The problem
Given an integer n, return the number of trailing zeroes in n! (n factorial).
Example: n = 10 → 10! = 3,628,800 → answer 2.
Approach 1 — Compute the factorial (and why you can't)
// Breaks past n = 18
function trailingZeroes(n) {
let f = 1
for (let i = 2; i <= n; i++) f *= i
let count = 0
while (f % 10 === 0) {
count++
f /= 10
}
return count
}
21! already exceeds Number.MAX_SAFE_INTEGER; 100! has 158 digits. BigInt technically works but does enormous arithmetic for a question whose answer is a small count.

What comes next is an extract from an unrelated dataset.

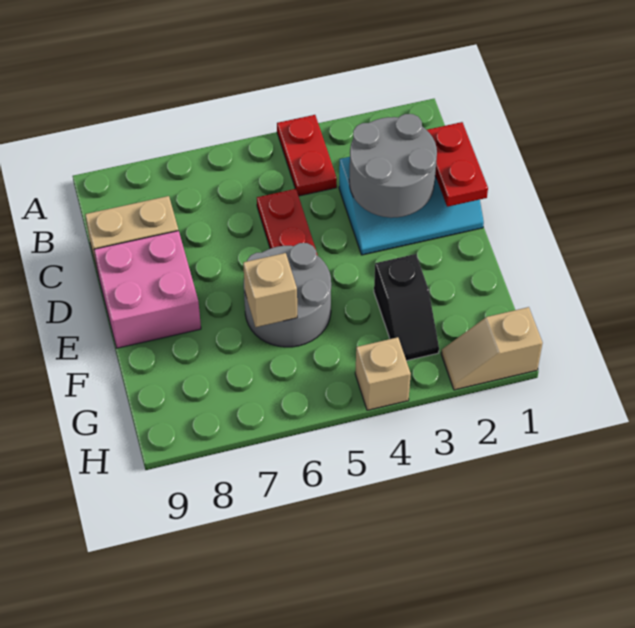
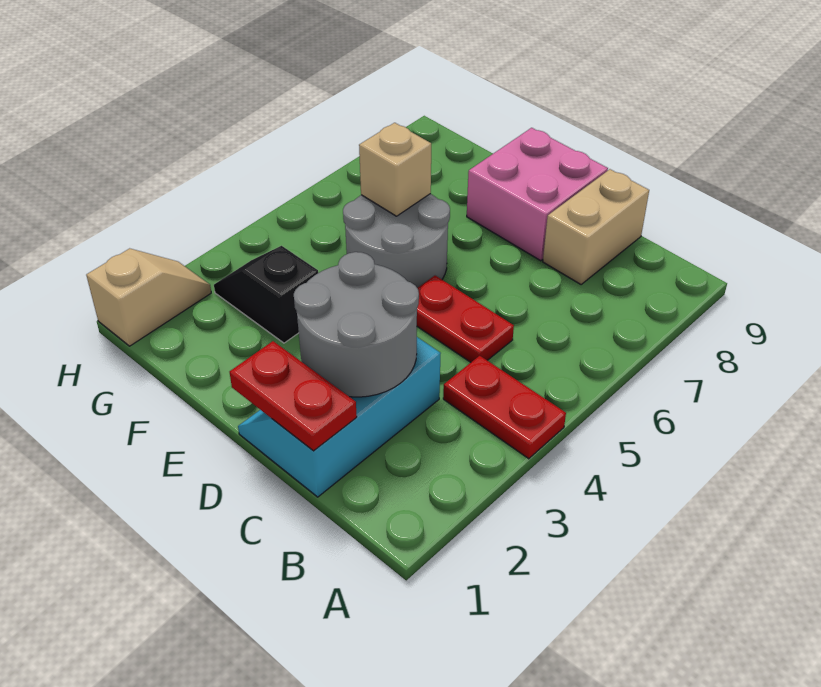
tan 1x1 brick [355,337,411,410] -> none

The number itself was never the point.
Approach 2 — Count factors of 5
A trailing zero is a factor of 10 = 2 × 5. In n! = 1 × 2 × ... × n, factors of 2 are everywhere (every second number), factors of 5 are scarce (every fifth) — so the 5s are the bottleneck, and the answer is simply how many times 5 divides into n!.

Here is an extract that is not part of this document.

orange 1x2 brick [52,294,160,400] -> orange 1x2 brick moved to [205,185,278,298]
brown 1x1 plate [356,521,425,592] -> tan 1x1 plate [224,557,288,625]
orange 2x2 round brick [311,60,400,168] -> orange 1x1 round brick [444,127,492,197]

Count them with Legendre's formula: multiples of 5 each give one 5, multiples of 25 give a second one, multiples of 125 a third...
zeroes = floor(n/5) + floor(n/25) + floor(n/125) + ...

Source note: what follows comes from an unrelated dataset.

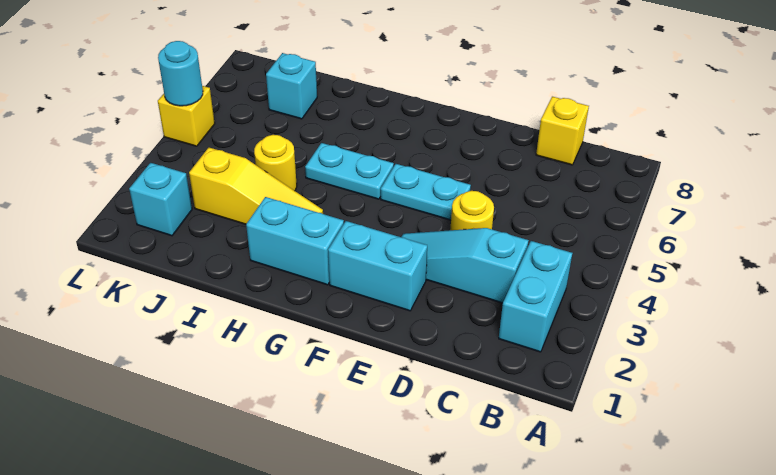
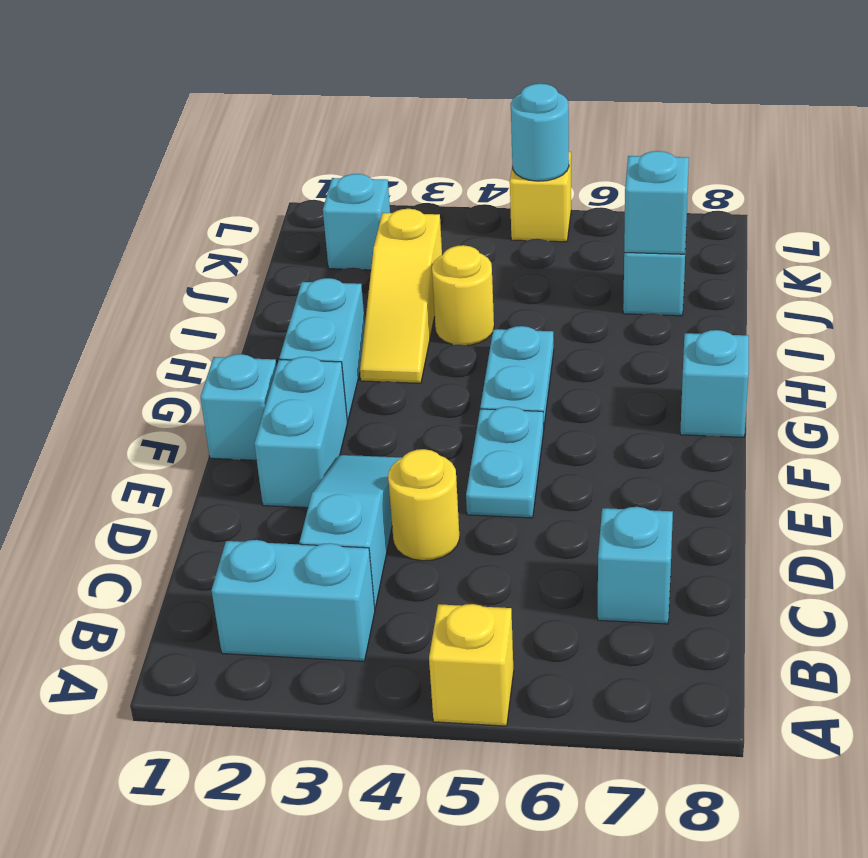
none -> cyan 1x1 brick [598,507,673,624]
yellow 1x1 brick [536,97,589,165] -> yellow 1x1 brick moved to [429,604,514,726]
none -> cyan 1x1 brick [200,354,277,460]
none -> cyan 1x1 brick [680,330,749,437]
none -> cyan 1x1 brick [624,151,689,254]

function trailingZeroes(n) {
let count = 0
for (let p = 5; p <= n; p *= 5) {
count += Math.floor(n / p)
}
return count
}
Equivalently, divide n by 5 repeatedly:
function trailingZeroes(n) {
let count = 0
while (n > 0) {
n = Math.floor(n / 5)
count += n
}
return count
}
Time: O(log₅ n) — a handful of divisions even for n in the billions. Space: O(1).
Dry run
n = 100:
| Power of 5 | floor(100 / p) | What it counts | Running total |
|---|---|---|---|
| 5 | 20 | 5, 10, 15, …, 100 — one 5 each | 20 |
| 25 | 4 | 25, 50, 75, 100 — a second 5 each | 24 |
| 125 | 0 | 125 > 100 — loop ends | 24 |
So 100! ends in 24 zeros — without ever computing its 158 digits. Sanity-check with n = 10: floor(10/5) = 2, matching the 3,628,800 example.
Edge cases
n = 0→0!= 1 → zero trailing zeroes; the loop never runs.n < 5→ 0 (no factor of 5 exists yet).- The double-counting trap: naively counting only multiples of 5 gives
zeroes(25) = 5, but 25 contributes two fives — the correct answer is 6. The 25/125/625 terms exist precisely for this. - Why not count 2s as well?
floor(n/2) + floor(n/4) + ...is always ≥ the count of 5s, somin(twos, fives) = fives— worth stating in an interview.